Inadequate/Misplaced Investments in Long-Term Care Workforce Education and Training:

The professional long-term care workforce is not trained to address the special health and medical care needs of elderly consumers. Nationwide, there are few nurses or physicians trained in geriatrics. Nursing home administrators—the chief executive officer in nursing homes— only may need to have a high school diploma and pass an exam. Training requirements governing administrators in other settings such as assisted living or home health range from rigorous to minimal. (Miller and Mor, 2006). Nursing schools, community colleges and technical schools typically do not cover long-term care nursing in more than a cursory way in their curriculum. Anecdotal evidence suggests they may discourage nursing students from even considering long-term care careers. Nursing schools largely fail to prepare RNs to carry out administrative roles—although that is a primary responsibility in longterm [sic] care nursing. They do not adequately prepare RNs or LPNs in effective supervisory approaches, although one of their principal responsibilities is to supervise paraprofessional staff. Nurses also are trained poorly to understand the workforce implications of a culturally diverse paraprofessional workforce or the growing ethnic and racial diversity of older adults who are the consumers of longterm [sic] care. To become certified as nursing assistants or home health aides, individuals are required to have less than two weeks of training. Home care aides are not subject to any federal requirements, and few states require training. Most direct care paraprofessionals appear to learn what is expected of them and how to do their jobs after they have been hired. As a result, large numbers are unprepared for the demands placed upon them and leave their jobs within the first few months. Continuing education requirements for both professional and paraprofessional personnel are minimal. They are typically perceived as book learning without any real link to the reality of the tasks they must perform on a daily basis. There are few rewards for keeping up with the latest information on evidence-based practices or the availability of new technologies. Raising education requirements also could have an undesirable effect if it discourages or delays prospective personnel from entering long-term care jobs; however, improving training may be the only path to creating higher-quality jobs that are more competitive in the labor market.[6]

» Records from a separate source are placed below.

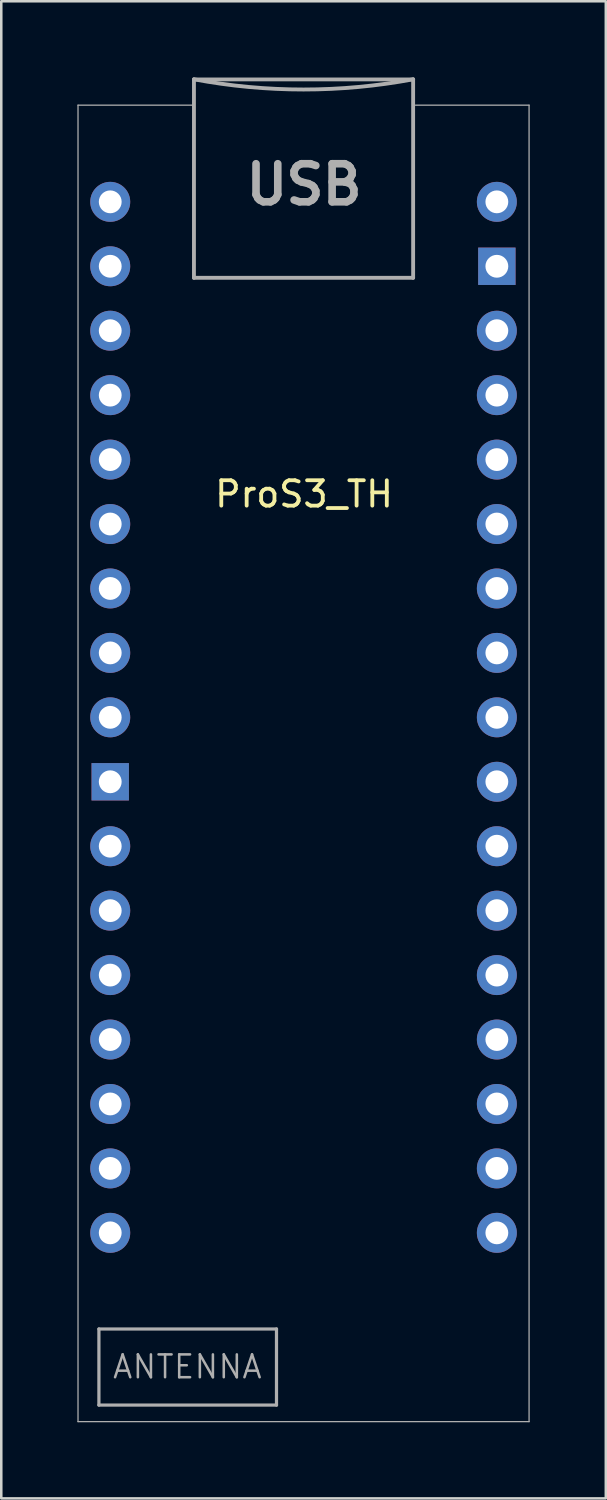
<source format=kicad_pcb>
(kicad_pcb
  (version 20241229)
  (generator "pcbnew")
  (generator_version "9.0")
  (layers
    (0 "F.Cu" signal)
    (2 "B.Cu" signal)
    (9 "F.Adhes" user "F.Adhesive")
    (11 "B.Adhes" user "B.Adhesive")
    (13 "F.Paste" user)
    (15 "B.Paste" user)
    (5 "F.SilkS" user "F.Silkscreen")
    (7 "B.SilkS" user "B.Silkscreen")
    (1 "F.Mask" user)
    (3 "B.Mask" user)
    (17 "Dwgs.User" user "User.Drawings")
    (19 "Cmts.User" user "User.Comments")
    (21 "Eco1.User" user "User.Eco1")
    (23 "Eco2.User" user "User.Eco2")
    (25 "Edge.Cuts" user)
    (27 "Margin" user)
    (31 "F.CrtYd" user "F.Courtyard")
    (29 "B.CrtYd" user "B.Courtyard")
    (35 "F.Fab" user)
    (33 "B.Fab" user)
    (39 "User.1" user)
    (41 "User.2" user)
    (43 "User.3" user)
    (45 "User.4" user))
  (footprint "ProS3_TH"
    (layer "F.Cu")
    (at 8.935 25.226)
    (property "Reference" "ProS3_TH" (at 0 -8.8 0) (unlocked yes) (layer "F.SilkS") (effects (font (size 1 1) (thickness 0.15))))
    (attr through_hole)
    (fp_line (start -8.91 27.762) (end -8.91 -24.13) (stroke (width 0.05) (type solid)) (layer "F.Fab"))
    (fp_line (start -8.91 27.762) (end 8.87 27.762) (stroke (width 0.05) (type solid)) (layer "F.Fab"))
    (fp_line (start -8.086 24.11) (end -1.086 24.11) (stroke (width 0.127) (type solid)) (layer "F.Fab"))
    (fp_line (start -8.086 27.11) (end -8.086 24.11) (stroke (width 0.127) (type solid)) (layer "F.Fab"))
    (fp_line (start -4.41 -24.13) (end -8.91 -24.13) (stroke (width 0.05) (type solid)) (layer "F.Fab"))
    (fp_line (start -4.34 -17.325) (end -4.34 -25.145) (stroke (width 0.152) (type solid)) (layer "F.Fab"))
    (fp_line (start -4.34 -17.315) (end -4.34 -17.325) (stroke (width 0.01) (type solid)) (layer "F.Fab"))
    (fp_line (start -1.086 24.11) (end -1.086 27.11) (stroke (width 0.127) (type solid)) (layer "F.Fab"))
    (fp_line (start -1.086 27.11) (end -8.086 27.11) (stroke (width 0.127) (type solid)) (layer "F.Fab"))
    (fp_line (start 4.3 -25.145) (end -4.34 -25.145) (stroke (width 0.152) (type solid)) (layer "F.Fab"))
    (fp_line (start 4.3 -25.145) (end 4.3 -17.325) (stroke (width 0.152) (type solid)) (layer "F.Fab"))
    (fp_line (start 4.3 -17.325) (end -4.34 -17.325) (stroke (width 0.152) (type solid)) (layer "F.Fab"))
    (fp_line (start 4.3 -17.315) (end 4.3 -17.325) (stroke (width 0.01) (type solid)) (layer "F.Fab"))
    (fp_line (start 8.87 -24.13) (end 4.391 -24.13) (stroke (width 0.05) (type solid)) (layer "F.Fab"))
    (fp_line (start 8.87 -24.13) (end 8.87 27.762) (stroke (width 0.05) (type solid)) (layer "F.Fab"))
    (fp_arc (start 4.3 -25.15) (mid -0.02 -24.747675) (end -4.34 -25.15) (stroke (width 0.1524) (type solid)) (layer "F.Fab"))
    (fp_text user "USB" (at 0 -21 0) (unlocked yes) (layer "F.Fab") (effects (font (size 1.5 1.5) (thickness 0.3))))
    (fp_text user "ANTENNA" (at -4.6 25.6 0) (unlocked yes) (layer "F.Fab") (effects (font (size 0.9 0.9) (thickness 0.1))))
    (pad "1" thru_hole circle (at 7.6 -20.32) (size 1.575 1.575) (drill 0.9) (layers "*.Cu" "*.Mask"))
    (pad "2" thru_hole rect (at 7.6 -17.78) (size 1.473 1.473) (drill 0.9) (layers "*.Cu" "*.Mask"))
    (pad "3" thru_hole circle (at 7.6 -15.24) (size 1.575 1.575) (drill 0.9) (layers "*.Cu" "*.Mask"))
    (pad "4" thru_hole circle (at 7.6 -12.7) (size 1.575 1.575) (drill 0.9) (layers "*.Cu" "*.Mask"))
    (pad "5" thru_hole circle (at 7.6 -10.16) (size 1.575 1.575) (drill 0.9) (layers "*.Cu" "*.Mask"))
    (pad "6" thru_hole circle (at 7.6 -7.62) (size 1.575 1.575) (drill 0.9) (layers "*.Cu" "*.Mask"))
    (pad "7" thru_hole circle (at 7.6 -5.08) (size 1.575 1.575) (drill 0.9) (layers "*.Cu" "*.Mask"))
    (pad "8" thru_hole circle (at 7.6 -2.54) (size 1.575 1.575) (drill 0.9) (layers "*.Cu" "*.Mask"))
    (pad "9" thru_hole circle (at 7.6 0) (size 1.575 1.575) (drill 0.9) (layers "*.Cu" "*.Mask"))
    (pad "10" thru_hole circle (at 7.6 2.54) (size 1.575 1.575) (drill 0.9) (layers "*.Cu" "*.Mask"))
    (pad "11" thru_hole circle (at 7.6 5.08) (size 1.575 1.575) (drill 0.9) (layers "*.Cu" "*.Mask"))
    (pad "12" thru_hole circle (at 7.6 7.62) (size 1.575 1.575) (drill 0.9) (layers "*.Cu" "*.Mask"))
    (pad "13" thru_hole circle (at 7.6 10.16) (size 1.575 1.575) (drill 0.9) (layers "*.Cu" "*.Mask"))
    (pad "14" thru_hole circle (at 7.6 12.7) (size 1.575 1.575) (drill 0.9) (layers "*.Cu" "*.Mask"))
    (pad "15" thru_hole circle (at 7.6 15.24) (size 1.575 1.575) (drill 0.9) (layers "*.Cu" "*.Mask"))
    (pad "16" thru_hole circle (at 7.6 17.78) (size 1.575 1.575) (drill 0.9) (layers "*.Cu" "*.Mask"))
    (pad "17" thru_hole circle (at 7.6 20.32) (size 1.575 1.575) (drill 0.9) (layers "*.Cu" "*.Mask"))
    (pad "18" thru_hole circle (at -7.64 20.32) (size 1.575 1.575) (drill 0.9) (layers "*.Cu" "*.Mask"))
    (pad "19" thru_hole circle (at -7.64 17.78) (size 1.575 1.575) (drill 0.9) (layers "*.Cu" "*.Mask"))
    (pad "20" thru_hole circle (at -7.64 15.24) (size 1.575 1.575) (drill 0.9) (layers "*.Cu" "*.Mask"))
    (pad "21" thru_hole circle (at -7.64 12.7) (size 1.575 1.575) (drill 0.9) (layers "*.Cu" "*.Mask"))
    (pad "22" thru_hole circle (at -7.64 10.16) (size 1.575 1.575) (drill 0.9) (layers "*.Cu" "*.Mask"))
    (pad "23" thru_hole circle (at -7.64 7.62) (size 1.575 1.575) (drill 0.9) (layers "*.Cu" "*.Mask"))
    (pad "24" thru_hole circle (at -7.64 5.08) (size 1.575 1.575) (drill 0.9) (layers "*.Cu" "*.Mask"))
    (pad "25" thru_hole rect (at -7.64 2.54) (size 1.473 1.473) (drill 0.9) (layers "*.Cu" "*.Mask"))
    (pad "26" thru_hole circle (at -7.64 0) (size 1.575 1.575) (drill 0.9) (layers "*.Cu" "*.Mask"))
    (pad "27" thru_hole circle (at -7.64 -2.54) (size 1.575 1.575) (drill 0.9) (layers "*.Cu" "*.Mask"))
    (pad "28" thru_hole circle (at -7.64 -5.08) (size 1.575 1.575) (drill 0.9) (layers "*.Cu" "*.Mask"))
    (pad "29" thru_hole circle (at -7.64 -7.62) (size 1.575 1.575) (drill 0.9) (layers "*.Cu" "*.Mask"))
    (pad "30" thru_hole circle (at -7.64 -10.16) (size 1.575 1.575) (drill 0.9) (layers "*.Cu" "*.Mask"))
    (pad "31" thru_hole circle (at -7.64 -12.7) (size 1.575 1.575) (drill 0.9) (layers "*.Cu" "*.Mask"))
    (pad "32" thru_hole circle (at -7.64 -15.24) (size 1.575 1.575) (drill 0.9) (layers "*.Cu" "*.Mask"))
    (pad "33" thru_hole circle (at -7.64 -17.78) (size 1.575 1.575) (drill 0.9) (layers "*.Cu" "*.Mask"))
    (pad "34" thru_hole circle (at -7.64 -20.32) (size 1.575 1.575) (drill 0.9) (layers "*.Cu" "*.Mask")))
  (gr_rect
    (start -3 -3)
    (end 20.83 56.013)
    (stroke (width 0.1) (type default))
    (fill no)
    (layer "Edge.Cuts")))
</source>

Strengthen Long-Term Care Nurse Competencies in Geriatrics, Administration, Management and Supervision: Directors of nursing and other nurses employed as administrators and supervisors in long-term care settings need incentives to develop competencies in geriatrics, administration, management and supervision. Long-term care providers could join together to identify nurses and paraprofessional staff with strong leadership potential and develop this potential. Schools of nursing should significantly increase the level of training and education in geriatrics for all nursing students, increase the availability of clinical preceptorships in long-term care settings and offer preparation in frontline [sic] leadership and supervision essential to the effectiveness of the longterm [sic] care nurse.[7]